Thursday, January 22, 2009

A Presidential Contest Digit Problem: Fours are Wild!

With MathNotation's First Math Contest less than two weeks away (look here for details), I wanted to provide another sample contest question (multi-part). By the way, we now have several middle schools, high schools and even homeschool teams registered from all overv the country! It takes only a few minutes to register and there's still time!
For President Obama, the number four has special significance. The most obvious is that he's the 44th president. You can ask your students to think of several other connections between our new president and the number four. But for now, we will focus on 44...

(a) Since 44 = 2^5 + 2^3 + 2^2, 44 equals 101100 in base 2 (binary representation).
Let S be the set of all base-10 numbers (positive integers) whose binary representation consists of six digits, exactly three of which are 1's. Find the sum of these base-10 numbers to reveal part of the mystery behind the title of this post!
Note that the leftmost binary digit must be "1".

Comment: This is a fairly straightforward 'counting' problem accessible to middle schoolers as well as older students. One could simply make a list of the numbers and add them. However, there's a more systematic way to count the 'combinations' and a "different" way of adding here that may help you solve the next problem. Can you find it?

(b) Consider the set of all base-10 numbers (positive integers) whose binary representation consists of ten digits, exactly three of which are 1's. Show that the sum of these base-10 numbers can be written 44(2^9) - 4 - 4. "Fours are wild!"

Note: This seems like a tedious generalization of Part I, but, again, if you find the right way to count and add it won't take long!

BTW, if you're wondering how I came to find all these 4's, well, it might have been serendipity. After all, serendipity has 11 letters and 11 is a factor of 44 and... (Twilight Zone music playing in the background...). Also, if you're wondering what my outside sources for these kinds of problems are, do you really think there's anyone else out there whose mind could be this warped!


runiteking1 said...

I'm just going to do the second part:
The 10-digit number will be in the form of 1+(nine other digits), thus we will need to distribute only 2 other 1's in there.
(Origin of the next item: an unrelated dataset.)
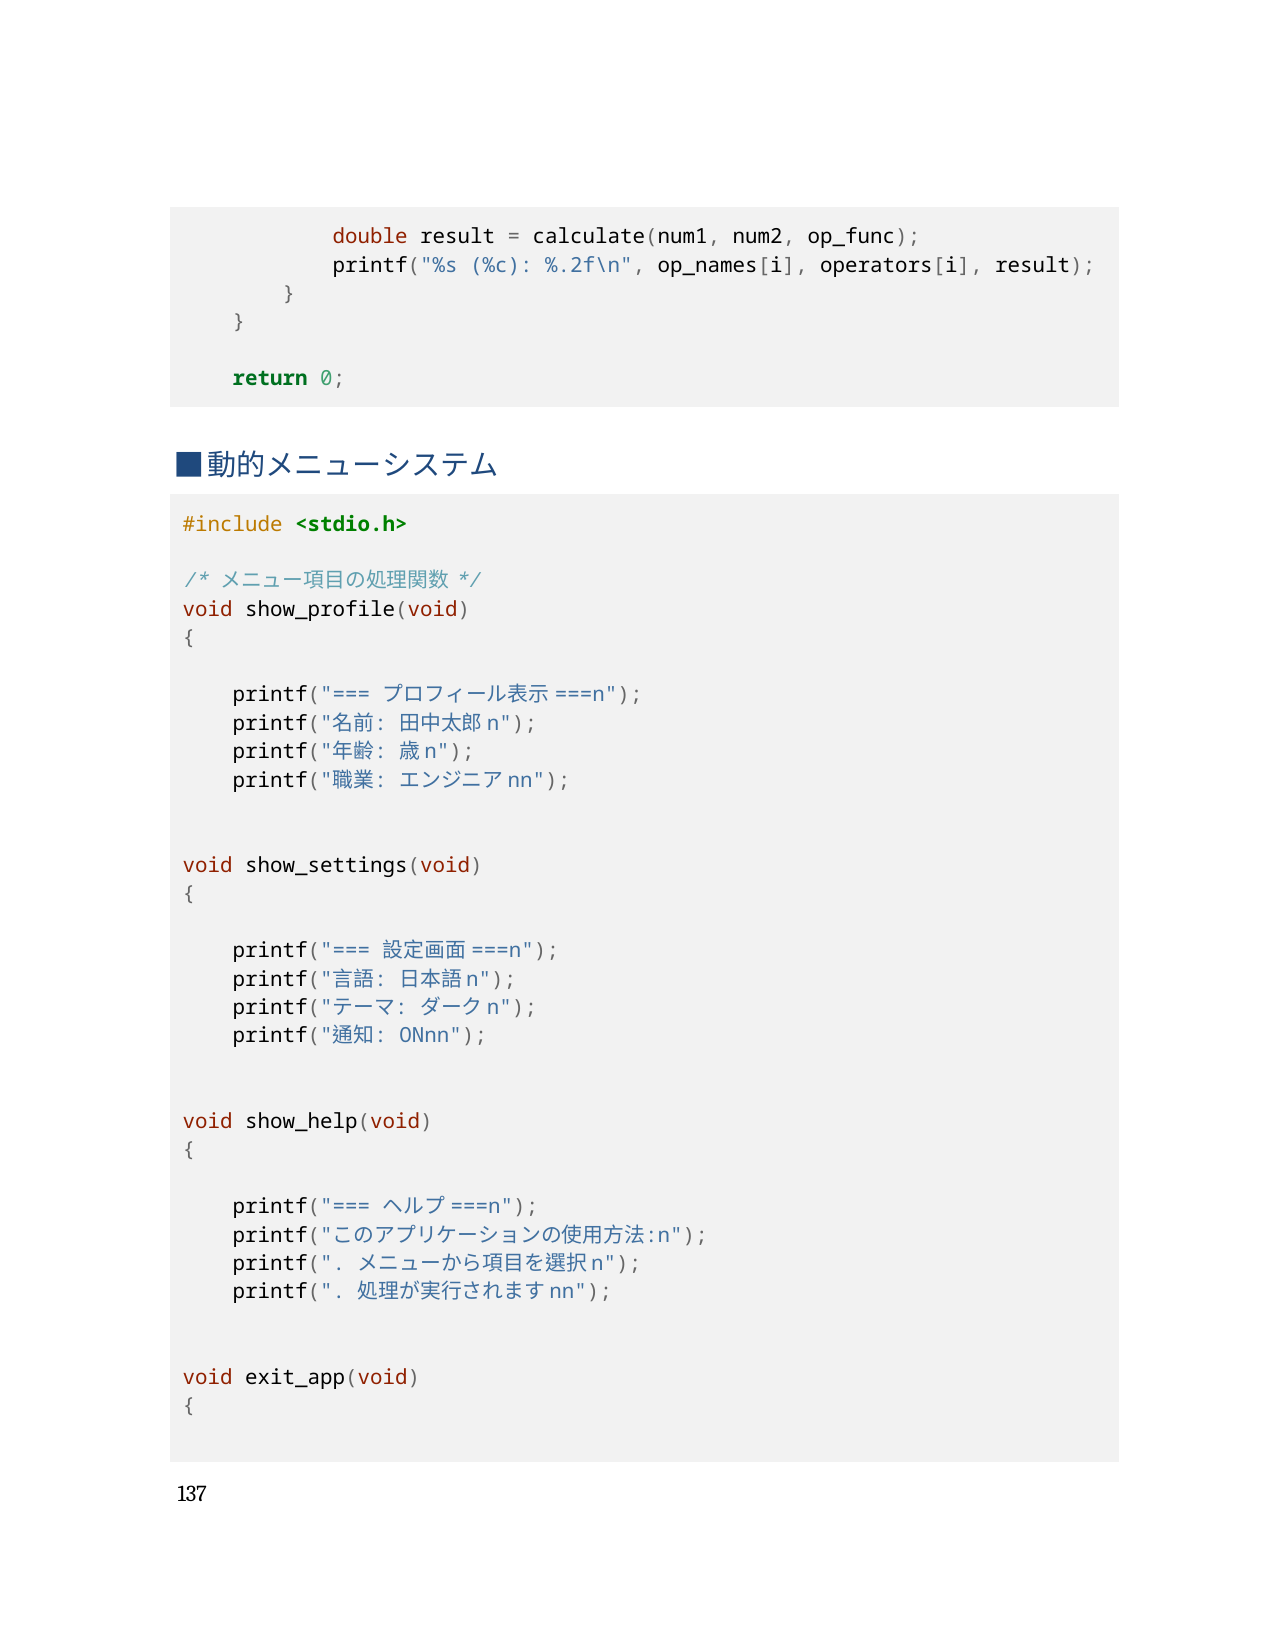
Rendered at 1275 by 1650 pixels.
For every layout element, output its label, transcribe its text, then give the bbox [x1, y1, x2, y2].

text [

The crux move to find the sum is to notice that each digit will happen only 8 times when that particular digit is one, once to pair with the other digits. Thus, we can convert the binary to base 10 and multiply each digit by 8:

8(2^8) + 8(2^7) + ... + 8(2^0)

using geometric sum, it becomes 8(2^9 - 1). But we undercounted as we left out the leading one, there a total of 9 nCr 2 numbers, so (9 nCr 2)*2^9 = 36*2^9

summing the two parts up give 44(2^9) - 4 - 4

Dave Marain said...

Nice job, runiteking1!
If you were participating in our contest and submitted this explanation as a solution, you would receive the maximum score for that part of the question. It is difficult to convey the solution here just with words and symbols but you succeeded. Thank you.

Of course my silliness with the 4's is trivial compared to the meaningful mathematics underlying this question:
understanding binary notation (and representations in other bases in general), recognizing that the distribution of the remaining 1's is an nCr problem, recognizing that the remaining 1's would be uniformly distributed in the other "places", summing the numbers 'vertically' by place values rather than 'horizontally', using the geometric sum formula for the powers of 2 etc.

I hope this gave a feel for the kinds of questions I might ask although this specific topic may not be tested this time around.